Task requirements ::
Report each line of the listing that contains the word "shortest", copying every such line in full.

Pictures paired with source code ::
——

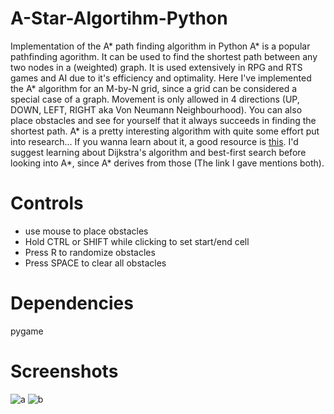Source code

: # A-Star-Algortihm-Python
Implementation of the A* path finding algorithm in Python
A* is a popular pathfinding agorithm. It can be used to find the shortest path between any two nodes in a (weighted) graph.
It is used extensively in RPG and RTS games and AI due to it's efficiency and optimality. Here I've implemented the A* algorithm for an M-by-N grid, since a grid
can be considered a special case of a graph. Movement is only allowed in 4 directions (UP, DOWN, LEFT, RIGHT aka Von Neumann Neighbourhood). You can also place 
obstacles and see for yourself that it always succeeds in finding the shortest path. A* is a pretty interesting algorithm with quite some effort put into
research... If you wanna learn about it, a good resource is [this](http://theory.stanford.edu/~amitp/GameProgramming/AStarComparison.html). I'd suggest learning
about Dijkstra's algorithm and best-first search before looking into A*, since A* derives from those (The link I gave mentions both).

# Controls
* use mouse to place obstacles
* Hold CTRL or SHIFT while clicking to set start/end cell
* Press R to randomize obstacles
* Press SPACE to clear all obstacles

# Dependencies
pygame

# Screenshots
![a](https://i.ibb.co/vQ4HYbX/Screenshot-5.png)
![b](https://i.ibb.co/p0rQC44/Screenshot-6.png)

——

Task solution ::
A* is a popular pathfinding agorithm. It can be used to find the shortest path between any two nodes in a (weighted) graph.
obstacles and see for yourself that it always succeeds in finding the shortest path. A* is a pretty interesting algorithm with quite some effort put into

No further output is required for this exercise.